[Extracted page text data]
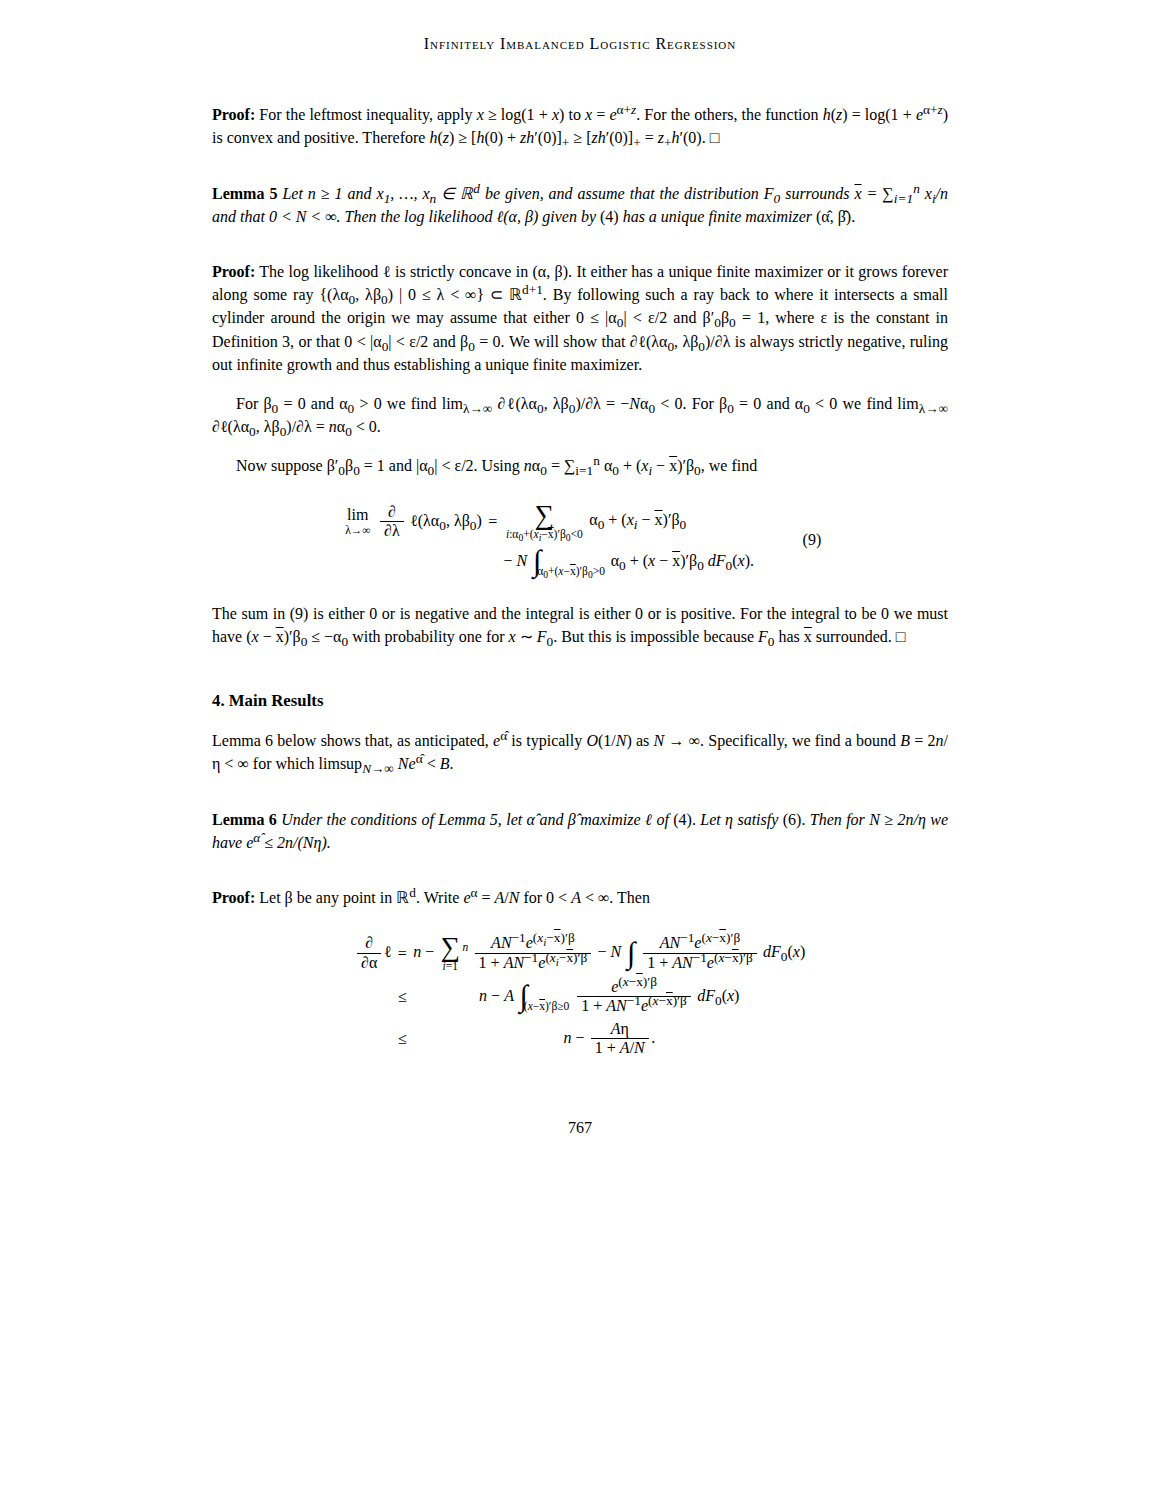Infinitely Imbalanced Logistic Regression
Proof: For the leftmost inequality, apply x ≥ log(1 + x) to x = eα+z. For the others, the function h(z) = log(1 + eα+z) is convex and positive. Therefore h(z) ≥ [h(0) + zh′(0)]+ ≥ [zh′(0)]+ = z+h′(0). □
Lemma 5 Let n ≥ 1 and x1, …, xn ∈ ℝd be given, and assume that the distribution F0 surrounds x = ∑i=1n xi/n and that 0 < N < ∞. Then the log likelihood ℓ(α, β) given by (4) has a unique finite maximizer (α̂, β̂).
Proof: The log likelihood ℓ is strictly concave in (α, β). It either has a unique finite maximizer or it grows forever along some ray {(λα0, λβ0) | 0 ≤ λ < ∞} ⊂ ℝd+1. By following such a ray back to where it intersects a small cylinder around the origin we may assume that either 0 ≤ |α0| < ε/2 and β′0β0 = 1, where ε is the constant in Definition 3, or that 0 < |α0| < ε/2 and β0 = 0. We will show that ∂ℓ(λα0, λβ0)/∂λ is always strictly negative, ruling out infinite growth and thus establishing a unique finite maximizer.
For β0 = 0 and α0 > 0 we find limλ→∞ ∂ℓ(λα0, λβ0)/∂λ = −Nα0 < 0. For β0 = 0 and α0 < 0 we find limλ→∞ ∂ℓ(λα0, λβ0)/∂λ = nα0 < 0.
Now suppose β′0β0 = 1 and |α0| < ε/2. Using nα0 = ∑i=1n α0 + (xi − x)′β0, we find
| lim λ→∞ ∂ ∂λ ℓ(λα 0 , λβ 0 ) | = | ∑ i :α 0 +( x i − x )′β 0 <0 α 0 + ( x i − x )′β 0 |
| | | − N ∫ α 0 +( x − x )′β 0 >0 α 0 + ( x − x )′β 0 dF 0 ( x ). |
(9)
The sum in (9) is either 0 or is negative and the integral is either 0 or is positive. For the integral to be 0 we must have (x − x)′β0 ≤ −α0 with probability one for x ∼ F0. But this is impossible because F0 has x surrounded. □
4. Main Results
Lemma 6 below shows that, as anticipated, eα̂ is typically O(1/N) as N → ∞. Specifically, we find a bound B = 2n/η < ∞ for which limsupN→∞ Neα̂ < B.
Lemma 6 Under the conditions of Lemma 5, let α̂ and β̂ maximize ℓ of (4). Let η satisfy (6). Then for N ≥ 2n/η we have eα̂ ≤ 2n/(Nη).
Proof: Let β be any point in ℝd. Write eα = A/N for 0 < A < ∞. Then
| ∂ ∂α ℓ | = | n − ∑ i =1 n AN −1 e ( x i − x )′β 1 + AN −1 e ( x i − x )′β − N ∫ AN −1 e ( x − x )′β 1 + AN −1 e ( x − x )′β dF 0 ( x ) |
| | ≤ | n − A ∫ ( x − x )′β≥0 e ( x − x )′β 1 + AN −1 e ( x − x )′β dF 0 ( x ) |
| | ≤ | n − A η 1 + A / N . |
767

▶ _Assignment_: All lines above from the one holding "Now suppose β′0β0" to the one holding "Proof: Let β", inclusive, are to be copied exactly; no other line is wanted.

▶ _Output of the task_:
Now suppose β′0β0 = 1 and |α0| < ε/2. Using nα0 = ∑i=1n α0 + (xi − x)′β0, we find
| lim λ→∞ ∂ ∂λ ℓ(λα 0 , λβ 0 ) | = | ∑ i :α 0 +( x i − x )′β 0 <0 α 0 + ( x i − x )′β 0 |
| | | − N ∫ α 0 +( x − x )′β 0 >0 α 0 + ( x − x )′β 0 dF 0 ( x ). |
(9)
The sum in (9) is either 0 or is negative and the integral is either 0 or is positive. For the integral to be 0 we must have (x − x)′β0 ≤ −α0 with probability one for x ∼ F0. But this is impossible because F0 has x surrounded. □
4. Main Results
Lemma 6 below shows that, as anticipated, eα̂ is typically O(1/N) as N → ∞. Specifically, we find a bound B = 2n/η < ∞ for which limsupN→∞ Neα̂ < B.
Lemma 6 Under the conditions of Lemma 5, let α̂ and β̂ maximize ℓ of (4). Let η satisfy (6). Then for N ≥ 2n/η we have eα̂ ≤ 2n/(Nη).
Proof: Let β be any point in ℝd. Write eα = A/N for 0 < A < ∞. Then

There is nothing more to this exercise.